Truth is not only stranger than fiction; it can be infinitely sadder too. The event depicted in this novel’s opening pages – in which an elderly Aboriginal man is cooked to death in the cargo hold of van while being transferred from one Western Australian town to another in police custody – is gruesome enough in the context of a work of fiction. But knowing that it is based on a real life – and death – experience that occurred in the very recent past makes the book a lot more visceral.
In the real world this incident resulted in official enquiries (because one is never enough) and a whole lot of people being shocked for a few moments before getting on with their lives. Helpless to know what to do even if they wanted to do something. Same as it ever was. In Docker’s thinly disguised version of Australia (Kalgoorlie is Baalboorlie for example) the incident results in a kind of civil war. Or what we would call a civil war if it was happening in some conveniently faraway place across an ocean or two. But one of the stories Australians like to tell about ourselves is that we don’t do that kind of thing here. We’re too laid back. We’d rather have a beer together than fight. We do mateship not war. There are entire school syllabuses devoted to this notion.
But in Docker’s Australia an Aboriginal man – an ex soldier just like the man who died in the van – starts taking revenge on the people responsible for the man’s horrendous death. Not just the two who drove the van but all the people who played a role in enabling the death. The one who thought it reasonable to imprison (rather than bail) a man just for being officially drunk. The one who decided not to get the air conditioning of the transport van fixed. And so on. He is joined by another former soldier, engaged in his own crusade, and they are aided by local Aboriginal people.
Trying to make sense of all this as it unfolds is a young female journalist. Izzy-from-the-Star as one of the locals calls her. She has been an embedded journalist in Afghanistan and wrote about another Aboriginal death at the hands of police in Palm Island. But as SWEET ONE unfolds the lines between reporting and participating blur for Izzy as she comes to know the locals and learn of her personal connection to them.
As one of the city-living, latte sipping southerners that various characters take pot-shots at throughout the SWEET ONE, I cannot really comment on this book’s authenticity with respect to the events it describes. Although they are taking place in the state next to mine they could just as easily be on Mars for all I know of the world being depicted. But I can attest to the sense of helplessness that underpins it. We’ve Brought Them Home, and Closed The Gap and said sorry and had more than one Royal Commission into some aspect of Indigenous life – and death. And still we can bake an Aboriginal man to death in the back of a van in the name of law and order. In the 21st century.

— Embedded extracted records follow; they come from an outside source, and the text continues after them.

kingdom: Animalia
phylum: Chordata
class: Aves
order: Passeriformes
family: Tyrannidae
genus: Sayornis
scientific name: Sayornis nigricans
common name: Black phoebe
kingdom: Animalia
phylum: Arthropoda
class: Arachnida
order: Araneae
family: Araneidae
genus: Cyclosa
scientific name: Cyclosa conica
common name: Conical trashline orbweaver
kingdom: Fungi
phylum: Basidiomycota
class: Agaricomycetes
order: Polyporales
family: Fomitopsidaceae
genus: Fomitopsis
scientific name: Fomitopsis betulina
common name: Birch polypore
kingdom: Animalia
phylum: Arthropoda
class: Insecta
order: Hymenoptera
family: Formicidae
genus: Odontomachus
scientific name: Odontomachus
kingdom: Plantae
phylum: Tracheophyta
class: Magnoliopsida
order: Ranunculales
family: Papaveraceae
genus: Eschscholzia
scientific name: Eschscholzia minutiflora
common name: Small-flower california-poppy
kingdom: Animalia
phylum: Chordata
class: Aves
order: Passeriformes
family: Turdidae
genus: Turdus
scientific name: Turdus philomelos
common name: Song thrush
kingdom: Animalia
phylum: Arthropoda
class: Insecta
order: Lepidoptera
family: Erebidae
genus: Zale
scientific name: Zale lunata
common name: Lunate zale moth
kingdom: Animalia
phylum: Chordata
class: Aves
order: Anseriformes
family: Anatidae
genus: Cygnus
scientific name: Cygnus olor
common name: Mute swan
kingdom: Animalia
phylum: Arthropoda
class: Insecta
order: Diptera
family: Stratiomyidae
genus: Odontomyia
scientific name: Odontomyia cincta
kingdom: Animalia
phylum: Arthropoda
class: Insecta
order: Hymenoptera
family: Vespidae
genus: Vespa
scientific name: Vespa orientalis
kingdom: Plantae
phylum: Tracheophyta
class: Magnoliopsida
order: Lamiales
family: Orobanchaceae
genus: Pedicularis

Unlike all the official reports that governments have been issuing for decades – earnest and well-meaning though they may be – SWEET ONE grabs the reader’s attention on page one and doesn’t let up until the final word. Not just via the mounting body count (though it is constant and violent) but also in conveying how grim the situation is. For everyone. Black and white. Young and old. Male and Female. Police and civilian. It is (pardon my language) a fucking mess.
As well as telling a helluva yarn Docker writes beautifully. It’s almost like poetry at times. But not your grandmother’s poetry. Imagine the poetry that Mel Gibson’s character from the first Mad Max movie might have written between road races. Sharp and quick and brutal. And gorgeous.
It seems odd to say I loved this book but I did. Despite the fact it is confronting as all hell and does nothing to improve my sense of helplessness and guilt. But I have to believe that things can get better if we tell real stories about ourselves.Or at least I know things won’t get better unless we do tell real stories about ourselves. Even if it hurts. Like all great art SWEET ONE entertains, even nourishes in its way. But it also informs and makes you think. And squirm. As it should.